The overweight Atenolol 50mg tablets, which were the subject of the initial recall on 13 May 2010, were found to contain 86 to 88mg (note that all estimates of tablet content were based on physical tablet measurements). At the time the recall was initiated, 5 tablets in the batch had been identified in this range. In some cases, more than one overweight tablet was found in a single bottle. There was no assurance as to the actual cause of the problem and therefore, the likely frequency of overweight tablets was unknown.

The second recall on 27 May 2010 was triggered following reports relating to the finding of smaller tablets. Medsafe again considered that the magnitude of deviation from the specification, the frequency of the problem and the possible consequences of continued distribution were unacceptable. Information assessed included the outcome of limited sampling of containers over 4 batches of the 100mg tablets where 17 tablets were found, measured and determined to contain doses ranging from 77mg to 86mg; with 12 of these faulty tablets ranging from 77mg to 81mg found in ten bottles of the partially distributed batch. The sampling of a limited number of containers of 50mg tablets across two batches that had been distributed or partially distributed (excluding the overweight batch) identified underweight tablets determined to contain doses varying from 31mg to 41mg. One bottle from one of these batches was found to contain three underweight tablets.

These figures (for both underweight and overweight tablets) were determined from a very small sample of tablets from the batches and were only obtained by visual sorting and subsequent measurement; with the possibility that tablets with significant variations could have been missed. Information about the manufacturing process indicated that faulty tablets were likely to have been evenly distributed throughout a batch leading to the conclusion that, with batch sizes of either 500,000 or 1,000,000 tablets, many faulty tablets could have been present.

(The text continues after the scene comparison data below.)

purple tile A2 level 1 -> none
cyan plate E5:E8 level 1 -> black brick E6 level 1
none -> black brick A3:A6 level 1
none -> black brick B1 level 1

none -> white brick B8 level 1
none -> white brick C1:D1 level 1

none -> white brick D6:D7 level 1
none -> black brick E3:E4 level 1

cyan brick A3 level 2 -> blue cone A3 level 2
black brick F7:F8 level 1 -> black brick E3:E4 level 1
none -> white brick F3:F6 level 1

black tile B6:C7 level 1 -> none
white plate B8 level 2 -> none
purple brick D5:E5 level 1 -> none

It was also important to consider that, although sampling was limited, instances were detected where more than one tablet was found in a single bottle indicating there was an increased possibility for a patient to receive consecutive underweight or overweight tablets. Overall, the results indicated a widespread, significant problem for both strengths of the product.

The dose-response curve for Atenolol is such that an increase in the 50mg to 100mg range is significant with respect to therapeutic effect and possible side effects. Medsafe considered that a significantly higher dose administered to a patient stable on 50mg could result in an unexpected drop in blood pressure possibly resulting in, for instance, postural hypotension, fainting, etc. Scenarios such as the potential serious clinical consequences should an elderly person experiencing unexpected low blood pressure suffer a fall, were part of the consideration.

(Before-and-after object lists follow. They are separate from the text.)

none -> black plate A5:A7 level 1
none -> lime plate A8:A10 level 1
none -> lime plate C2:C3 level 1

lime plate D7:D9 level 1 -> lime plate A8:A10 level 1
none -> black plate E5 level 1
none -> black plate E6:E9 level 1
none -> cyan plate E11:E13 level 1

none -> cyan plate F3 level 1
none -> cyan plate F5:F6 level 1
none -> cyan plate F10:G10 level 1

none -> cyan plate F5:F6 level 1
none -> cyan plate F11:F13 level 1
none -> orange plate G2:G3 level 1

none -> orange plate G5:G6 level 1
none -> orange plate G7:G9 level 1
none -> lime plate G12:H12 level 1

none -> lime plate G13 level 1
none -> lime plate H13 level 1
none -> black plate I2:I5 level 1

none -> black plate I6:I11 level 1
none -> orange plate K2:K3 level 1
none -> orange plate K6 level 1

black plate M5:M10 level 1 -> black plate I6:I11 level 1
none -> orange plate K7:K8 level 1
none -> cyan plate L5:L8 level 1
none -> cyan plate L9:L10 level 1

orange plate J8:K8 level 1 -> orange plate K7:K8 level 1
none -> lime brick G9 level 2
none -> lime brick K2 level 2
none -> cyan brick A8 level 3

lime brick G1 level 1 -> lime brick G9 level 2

With respect to the under-weight tablets, under-treatment is likely to result in an increased potential for, for instance, severe exacerbations of arrhythmias, angina or potential for myocardial infarction.

Mylan undertook its own risk assessment regarding the underweight issue in which it concluded the following:

  • There is an unknown, but real risk of a patient with underlying cardiovascular disease taking one or more underweight Atenolol tablets.
  • If several underweight tablets are taken consecutively by a patient using Atenolol to manage angina pectoris or an arrhythmia, they may experience a sudden decrease in plasma concentrations of Atenolol, a loss of beta-blockade and a subsequent withdrawal reaction.
  • Withdrawal reactions may include severe exacerbation of angina, myocardial infarction or arrhythmias.
  • Consequently, there potentially is an unacceptable risk to the patient.

Medsafe concurred that there was a real risk to a patient's health. These conclusions were consistent with the established criteria for a recall of a medicine to consumer level.

In the context of the information and conclusions outlined above, it was evident that patients should not continue to take the defective products when a clinically acceptable alternative was available.